[[ TEXT PROVIDED open ]]

NOTE 5. COMMITMENTS & CONTINGENCIES
Sales to certain consumers may be subject to sales
tax requirements and possible audits by state taxing authorities. The Company records its estimated sales tax liability and includes that
amount as an accrued obligation until paid.
Legal Proceedings
From time to time, we are a party to claims and
legal proceedings arising in the ordinary course of business. Although management of the Company cannot predict the ultimate outcome of
these legal proceedings with certainty, it believes that the ultimate resolution of the Company’s legal proceedings, including any
amounts it may be required to pay, will not have a material effect on the Company’s financial statements.
NOTE 6. SUBSEQUENT EVENTS
On November 24, 2023, the Company, Research
Solutions, Inc. (NASDAQ: RSSS) and Research Solutions Acquisition 2, LLC, a Delaware limited liability company and a wholly-owned
subsidiary of the Registrant (Merger Sub) entered into an Agreement and Plan of Merger governing the Company’s merger with
and into Merger Sub (the “Merger”), with Merger Sub continuing its existence under the name “Scite, LLC” (the
“Surviving Entity”) as the surviving entity after the Merger and a wholly-owned subsidiary of the Registrant at the effective
time of the Merger. The transaction closed on December 1, 2023.
EXHIBIT 99.3
UNAUDITED
PRO FORMA CONDENSED COMBINED FINANCIAL INFORMATION
On
November 24, 2023, Research Solutions, Inc., a Nevada corporation (the “Registrant”, “Company”, or
“Research Solutions”), Research Solutions Acquisition 2, LLC, a Delaware limited liability company and a wholly-owned subsidiary
of the Registrant (“Merger Sub”), Scite, Inc. a Delaware corporation (“Scite”), and Shareholder Representative
Services LLC, a Colorado limited liability company, solely in its capacity as the representative, agent and attorney-in-fact of Scite’s
securityholders (the “Stockholder Representative”), entered into an Agreement of Merger and Plan of Reorganization (the “Merger
Agreement”), governing Scite’s merger with and into Merger Sub (the “Merger”), with Merger Sub continuing its
existence under the name “Scite, LLC” (the “Surviving Entity”) as the surviving entity after the Merger and a
wholly-owned subsidiary of the Registrant. Capitalized terms used herein but not otherwise defined shall have the meanings ascribed to
them in the Merger Agreement.

[[ TEXT PROVIDED closed ]]

ASSIGNMENT 1
Put the stored records, from the line containing "run; software lik" through the end of the records, into a JSON list of strings with one string per line and no blank lines. Leave the pictures out of the list.

[[ DATA FOR THIS TASK open ]]

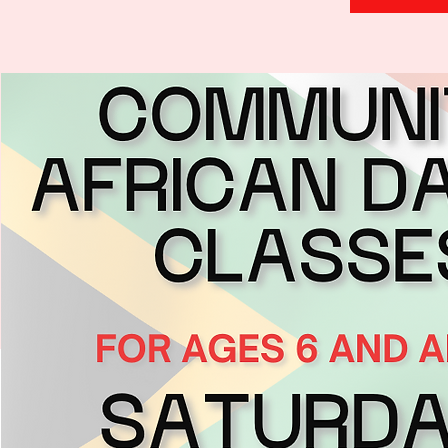
H
.
E
.
A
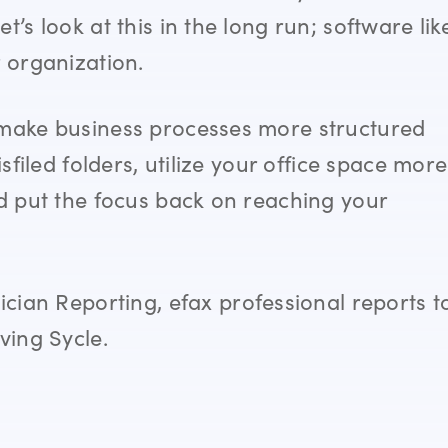
’s look at this in the long run; software lik
r organization.
ake business processes more structured
sfiled folders, utilize your office space more
nd put the focus back on reaching your
ician Reporting,
efax professional reports t
aving
Sycle.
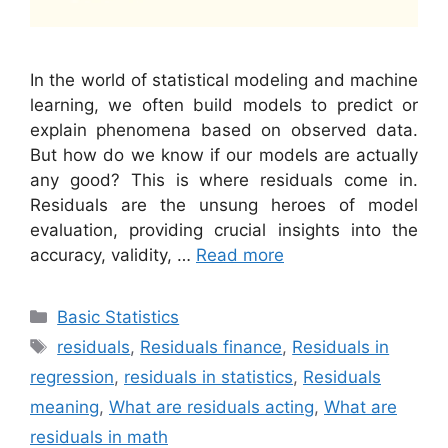
In the world of statistical modeling and machine
learning, we often build models to predict or
explain phenomena based on observed data.
But how do we know if our models are actually
any good? This is where residuals come in.
Residuals are the unsung heroes of model
evaluation, providing crucial insights into the
accuracy, validity, …
Read more
Categories
Basic Statistics
Tags
residuals
,
Residuals finance
,
Residuals in
regression
,
residuals in statistics
,
Residuals
meaning
,
What are residuals acting
,
What are
residuals in math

[[ DATA FOR THIS TASK closed ]]

ASSIGNMENT 2
According to the financial notes, on what date did the merger transaction close?

EXERCISE SOLUTION 1
[
  "’s look at this in the long run; software lik",
  "r organization.",
  "ake business processes more structured",
  "sfiled folders, utilize your office space more",
  "nd put the focus back on reaching your",
  "ician Reporting,",
  "efax professional reports t",
  "aving",
  "Sycle.",
  "In the world of statistical modeling and machine",
  "learning, we often build models to predict or",
  "explain phenomena based on observed data.",
  "But how do we know if our models are actually",
  "any good? This is where residuals come in.",
  "Residuals are the unsung heroes of model",
  "evaluation, providing crucial insights into the",
  "accuracy, validity, …",
  "Read more",
  "Categories",
  "Basic Statistics",
  "Tags",
  "residuals",
  ",",
  "Residuals finance",
  ",",
  "Residuals in",
  "regression",
  ",",
  "residuals in statistics",
  ",",
  "Residuals",
  "meaning",
  ",",
  "What are residuals acting",
  ",",
  "What are",
  "residuals in math"
]

EXERCISE SOLUTION 2
December 1, 2023